Requirement 1 - According to the forum thread on making a bug-out bag float, how much does gaspump86's pack normally weigh?
Requirement 2 - Write the next part of the forum thread on making a bug-out bag float, picking up after its final line.

Selected passage -
<<<<
You do not need 60# of flotation to float 60#. It all depends on density. A 400# person will not sink, fat floats. Muscle and bone weigh more per volume and fat weighs less per volume than water. So, if you have 60# of freeze dried bananas in sealed mylar you will have a flotation device. If you have 60# of ammo you will have an anchor. Steel ships float because they displace as much water, in weight, as they weigh. So, either calculate the volume of your waterproof BOB, do the math, and calculate whether it will float or throw it in the pool and test it out now. You might be surprised at what will float and what will sink. A firefighter dressed in his heavy turnouts will float, for a considerable time, until the turnouts become soaked.

If you have more than one BOB spread out the heavy stuff between them. A five or six or seven gallon bucket with a Gamma lid attached to your BOB or a pack frame would be excellent flotation or water tight BOB. You can get spray paint for the plastic if you don't like the available color.


----------



## WWhermit (Mar 1, 2012)

FatTire said:


> if i were going camping, this is likely what id do. for a bug out application, though i want mobility and have to address the possibility that i might need to abandon ship, and that bob is my life support system. thats my thinking anyway


If your BOB weighs 60 lbs, you'd have to have some serious buoyancy to use it for a life support system, or even to keep it from sinking at all. You might want to focus on losing some of that weight.

I don't think you'd need 6 days of water if you're on the water anyways, for starters.


----------



## gaspump86 (May 5, 2012)

WWhermit said:


> If your BOB weighs 60 lbs, you'd have to have some serious buoyancy to use it for a life support system, or even to keep it from sinking at all. You might want to focus on losing some of that weight.
> 
> I don't think you'd need 6 days of water if you're on the water anyways, for starters.


I dont need the pack for a personal floatation device. 
I just want it to float if the boat flips. my pack is normaly 45lbs. 
I will have some things with me that I would not bring on foot. 
Like.... A chair, and yes I probably dont need all of this stuff.

For the amount of time im going, I could bring alot less items in the water purifacation, fire, & tool categories.


----------



## Killzo (Jan 19, 2013)

For flotation I'd recommend a couple of empty 2L plastic milk bottles. You just might want to silicone the lids shut to make sure they stay airtight. They are one of the cheapest, lightest and best form of flotation I've found and if there cleaned properly beforehand, break off the silicone and you have another 4 odd litres of water carriage.


----------



## forluvofsmoke (Jan 27, 2012)
>>>>
Items stored in a collection:
<<<<
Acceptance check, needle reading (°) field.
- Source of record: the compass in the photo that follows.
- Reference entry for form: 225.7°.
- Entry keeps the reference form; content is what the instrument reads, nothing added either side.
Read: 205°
>>>>
Written reply 1 - 45 lbs.

Written reply 2 -
Do some external buoyancy modifications as described, then fill a bathtub or kiddy-pool and lower it into the water to test your work...easy peasy...if you only get 10% of the volume of the BOB above water (say 2-1/2" above the surface), it will float, and even if fully submerged in moving water, it should resurface unless it gets hung in a under-current from rapids, which is someplace no one wants to be caught. Bear in mind, your BOB will take on more and more water over time in a real-world scenario, and to get accurate test results it should be completely full of water to simulate actual conditions. To accomplish this, force it under water and turn it over and roll it around to displace the air from the BOB itself until you see no more air bubbles surfacing. It's better to find out now, before your trip, and do more if needed than dump the boat and find out the hard way that you didn't add enough buoyancy...and trust me, if you dump on a body of water, you WILL need your BOB, 'cuz TS just HTF.


----------



## gaspump86 (May 5, 2012)

forluvofsmoke said:


> Do some external buoyancy modifications as described, then fill a bathtub or kiddy-pool and lower it into the water to test your work...easy peasy...if you only get 10% of the volume of the BOB above water (say 2-1/2" above the surface), it will float, and even if fully submerged in moving water, it should resurface unless it gets hung in a under-current from rapids, which is someplace no one wants to be caught. Bear in mind, your BOB will take on more and more water over time in a real-world scenario, and to get accurate test results it should be completely full of water to simulate actual conditions. To accomplish this, force it under water and turn it over and roll it around to displace the air from the BOB itself until you see no more air bubbles surfacing. It's better to find out now, before your trip, and do more if needed than dump the boat and find out the hard way that you didn't add enough buoyancy...and trust me, if you dump on a body of water, you WILL need your BOB, 'cuz TS just HTF.


Trust me. I already know. Long story. All I lost was a gerber gator machete. RIP.... Lol 
It has been replaced


----------



## cqp33 (Apr 2, 2012)

Just a note here, I looked up the bouyancy for the foam inserts, a 1 inch thick 16"x16" foam insert provides 8 lbs of bouyancy. Those are the inserts we are provided for use in the US Navy vests for boarding ships. Again the inserts are for overcoming the weight of the vest and a 9MM M9 beretta with 3 mags only!


----------



## Gravlore (Dec 10, 2011)

Need some kind of thick rubber air pillow or something that could double as flotation. At least it would provide comfort in two areas of a bug out.


----------



## gaspump86 (May 5, 2012)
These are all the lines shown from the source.